La questione è molto seria. L’Occidente ha scoperto il punto G, mentre in 28 paesi tra Africa, Asia e Medioriente ancora 140 milioni di donne (dati dell’OMS) vedono la loro sessualità brutalmente mortificata dalle tradizionali pratiche di mutilazione genitale alle quali vengono sottoposte fin dai primi anni della loro infanzia con conseguenze gravissime a livello fisico e psicologico.
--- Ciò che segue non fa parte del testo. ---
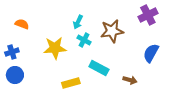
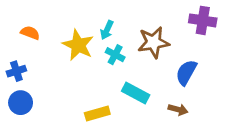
purple cross: (148, 15) -> (203, 20), turned 36
yellow star: (55, 48) -> (78, 45), moved, turned 30
blue semicircle: (151, 53) -> (186, 72), moved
La notizia è che le Nazioni Unite hanno finalmente dichiarato il loro impegno per estinguere questa pratica nel giro di una generazione, e comunque di ridurla drasticamente entro il 2015. Io vi ricordo che in seguito alla Conferenza del Cairo (luglio 2003), è stato approvato a Maputo il Protocollo sui Diritti delle Donne Africane che, all’articolo 5, specifica che le pratiche definite tradizionali e gravemente lesive per donne e bambine, in particolare le MGF, dovrebbero essere proibite e condannate. E attualmente le attività della campagna StopFgm sono incentrate proprio sulla ratifica del Protocollo di Maputo da parte del maggior numero di Paesi possibile affinché entri in vigore e sia operativo quanto prima.